Which lines of the records below contain the word "ankle"? Report each of them in full.

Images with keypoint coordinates
▬▬▬▬▬▬▬▬▬▬

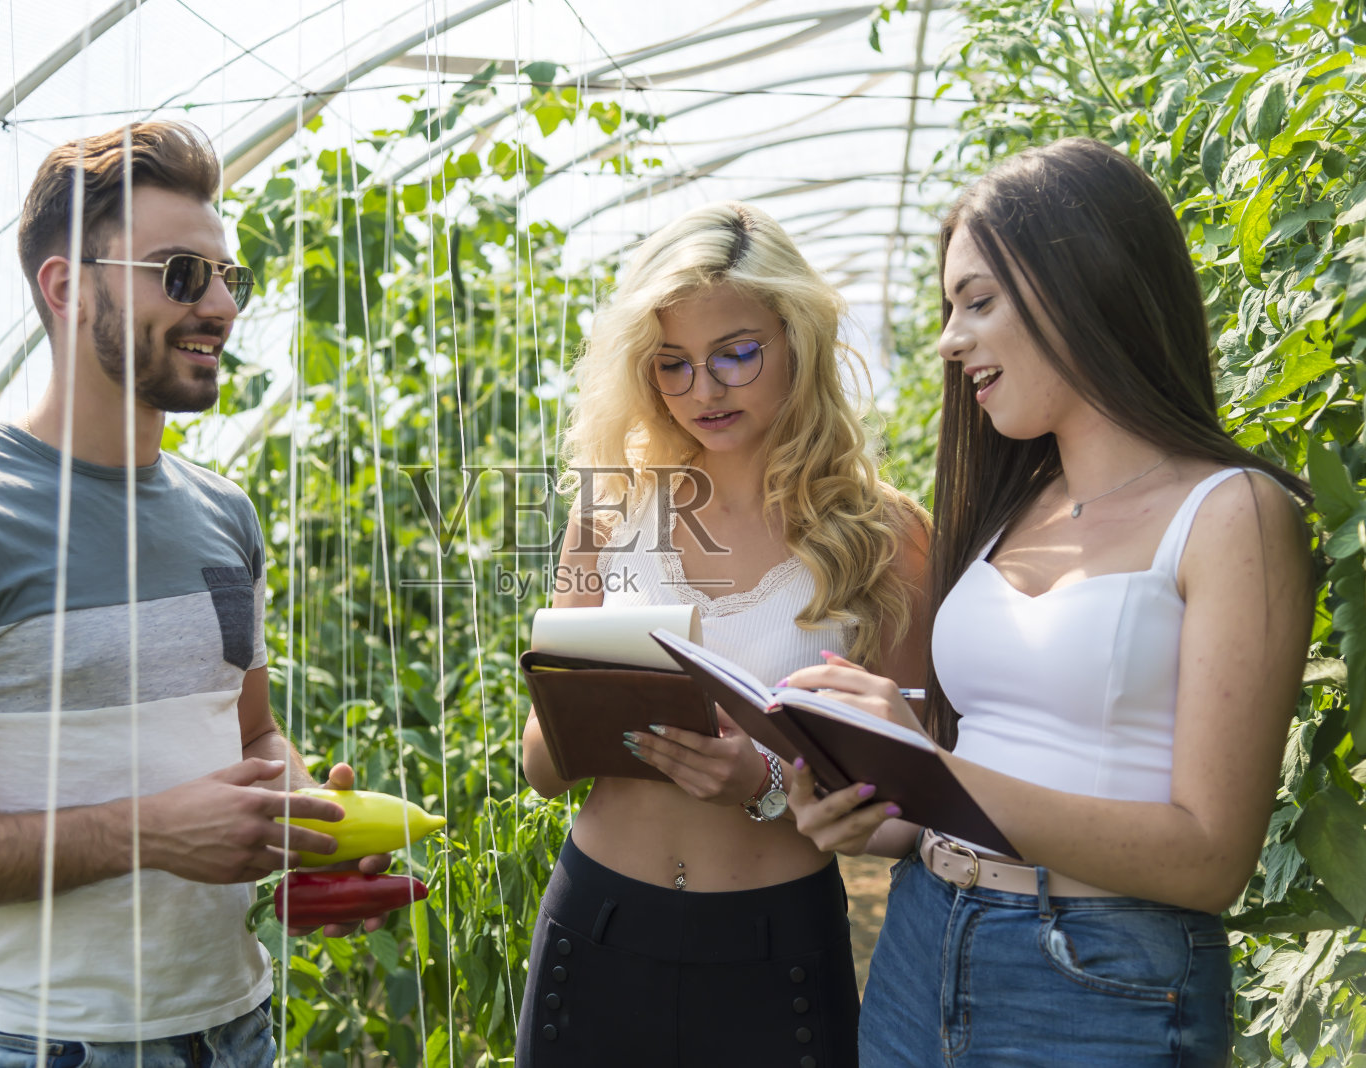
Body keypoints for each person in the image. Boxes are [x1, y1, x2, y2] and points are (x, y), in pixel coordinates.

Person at [0, 121, 386, 1064]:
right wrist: (149, 835)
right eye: (178, 274)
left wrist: (301, 822)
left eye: (225, 278)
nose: (219, 306)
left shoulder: (223, 513)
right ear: (67, 287)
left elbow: (250, 731)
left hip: (238, 1031)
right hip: (39, 1043)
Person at [783, 137, 1314, 1067]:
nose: (950, 340)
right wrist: (880, 809)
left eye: (977, 302)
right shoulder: (1004, 512)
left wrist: (932, 774)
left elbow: (1210, 857)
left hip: (1098, 982)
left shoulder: (1231, 515)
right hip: (922, 944)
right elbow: (985, 772)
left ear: (1084, 284)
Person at [516, 201, 929, 1068]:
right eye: (673, 365)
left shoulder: (885, 538)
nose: (705, 390)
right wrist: (592, 706)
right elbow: (540, 768)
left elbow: (907, 805)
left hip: (774, 947)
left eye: (737, 354)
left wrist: (765, 780)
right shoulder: (611, 511)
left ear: (798, 340)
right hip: (598, 925)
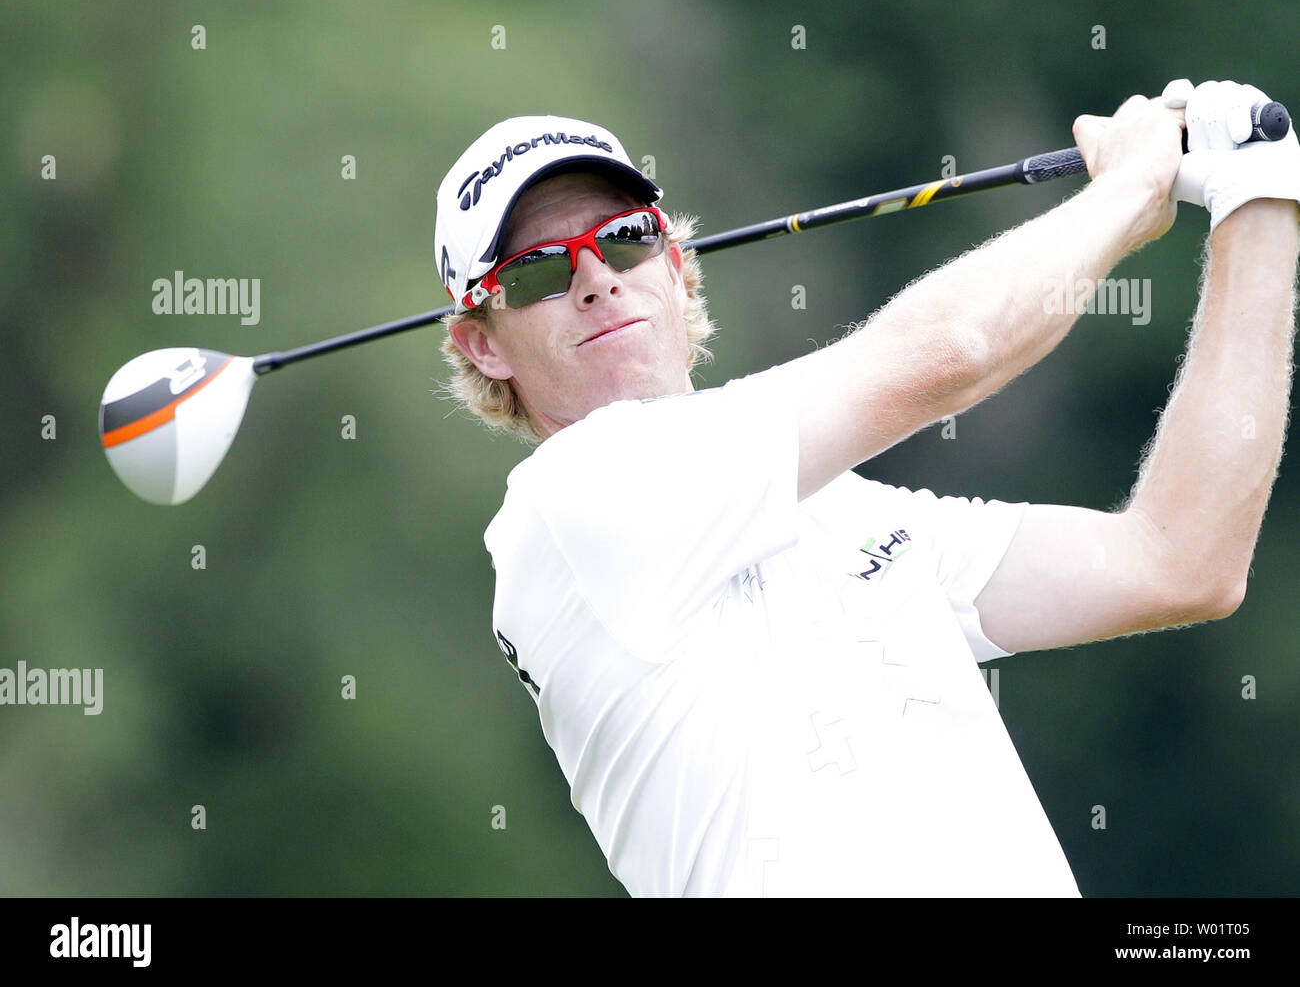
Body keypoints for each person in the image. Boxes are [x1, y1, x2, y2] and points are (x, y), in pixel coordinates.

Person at [432, 81, 1300, 897]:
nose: (595, 277)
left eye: (624, 239)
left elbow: (1180, 562)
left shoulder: (846, 512)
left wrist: (1257, 202)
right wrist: (1131, 187)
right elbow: (953, 351)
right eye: (540, 272)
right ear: (483, 346)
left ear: (677, 263)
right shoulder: (570, 501)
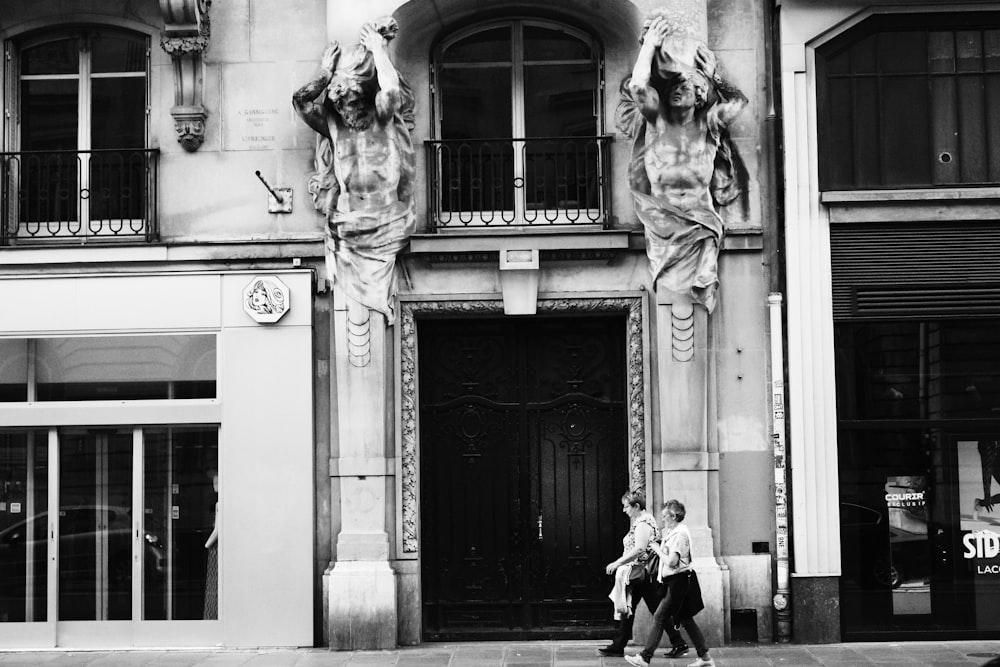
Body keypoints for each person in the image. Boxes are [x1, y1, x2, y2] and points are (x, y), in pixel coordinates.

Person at [617, 13, 747, 313]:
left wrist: (715, 76)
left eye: (685, 86)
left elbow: (738, 103)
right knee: (671, 301)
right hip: (661, 225)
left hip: (700, 225)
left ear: (699, 95)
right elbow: (638, 87)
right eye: (673, 87)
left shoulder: (709, 125)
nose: (676, 89)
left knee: (693, 306)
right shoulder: (656, 121)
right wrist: (650, 45)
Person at [292, 17, 416, 323]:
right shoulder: (333, 124)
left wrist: (379, 50)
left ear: (361, 95)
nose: (345, 109)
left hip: (386, 223)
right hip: (346, 227)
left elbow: (391, 93)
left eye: (349, 101)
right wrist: (325, 72)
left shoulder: (381, 118)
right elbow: (300, 100)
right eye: (340, 102)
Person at [599, 490, 689, 659]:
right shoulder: (643, 521)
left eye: (627, 507)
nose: (624, 510)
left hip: (640, 573)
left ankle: (620, 645)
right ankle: (677, 642)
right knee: (646, 608)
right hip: (642, 574)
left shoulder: (643, 523)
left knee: (634, 607)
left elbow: (639, 548)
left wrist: (618, 562)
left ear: (636, 506)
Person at [625, 500, 714, 667]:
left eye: (665, 515)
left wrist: (658, 550)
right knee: (686, 619)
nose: (662, 518)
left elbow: (672, 561)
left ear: (673, 516)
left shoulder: (680, 534)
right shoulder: (673, 532)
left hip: (678, 581)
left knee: (659, 617)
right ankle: (705, 657)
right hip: (675, 581)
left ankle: (645, 657)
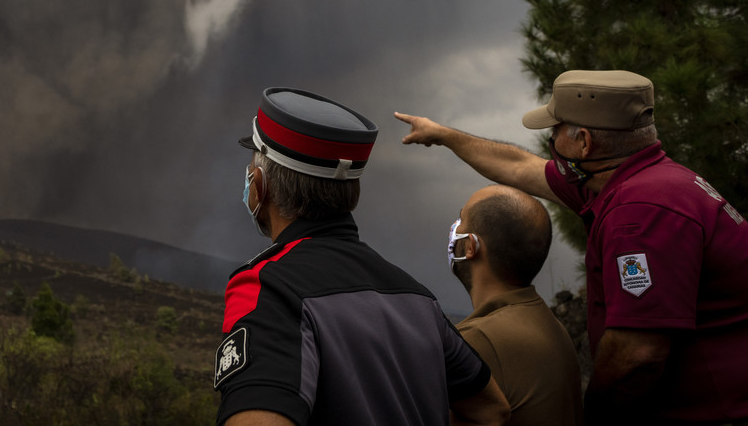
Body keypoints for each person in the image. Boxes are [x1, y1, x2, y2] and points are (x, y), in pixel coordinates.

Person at [396, 69, 748, 425]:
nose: (550, 139)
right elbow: (518, 167)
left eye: (555, 130)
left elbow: (638, 354)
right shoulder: (636, 179)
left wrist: (591, 416)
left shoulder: (640, 212)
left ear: (583, 142)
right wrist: (443, 135)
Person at [216, 87, 509, 426]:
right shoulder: (416, 297)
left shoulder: (268, 287)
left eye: (251, 169)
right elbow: (492, 410)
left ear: (261, 185)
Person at [449, 184, 583, 426]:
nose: (454, 228)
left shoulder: (478, 341)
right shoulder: (545, 321)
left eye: (461, 219)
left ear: (471, 247)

▬▬▬▬▬▬▬▬▬▬

REPLY
left ankle: (620, 645)
right ankle: (677, 642)
right ankle: (705, 657)
left ankle: (645, 657)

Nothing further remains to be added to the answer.